RECORDS PROVIDED
:::::
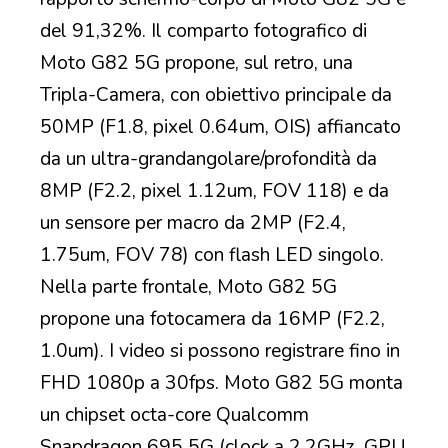
del 91,32%. Il comparto fotografico di
Moto G82 5G propone, sul retro, una
Tripla-Camera, con obiettivo principale da
50MP (F1.8, pixel 0.64um, OIS) affiancato
da un ultra-grandangolare/profondità da
8MP (F2.2, pixel 1.12um, FOV 118) e da
un sensore per macro da 2MP (F2.4,
1.75um, FOV 78) con flash LED singolo.
Nella parte frontale, Moto G82 5G
propone una fotocamera da 16MP (F2.2,
1.0um). I video si possono registrare fino in
FHD 1080p a 30fps. Moto G82 5G monta
un chipset octa-core Qualcomm
Snapdragon 695 5G (clock a 2.2GHz, GPU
:::::
TASK REQUIREMENTS
Above are the records; copy each line from them that includes the string "Moto".

WRITTEN RESPONSE
Moto G82 5G propone, sul retro, una
Nella parte frontale, Moto G82 5G
FHD 1080p a 30fps. Moto G82 5G monta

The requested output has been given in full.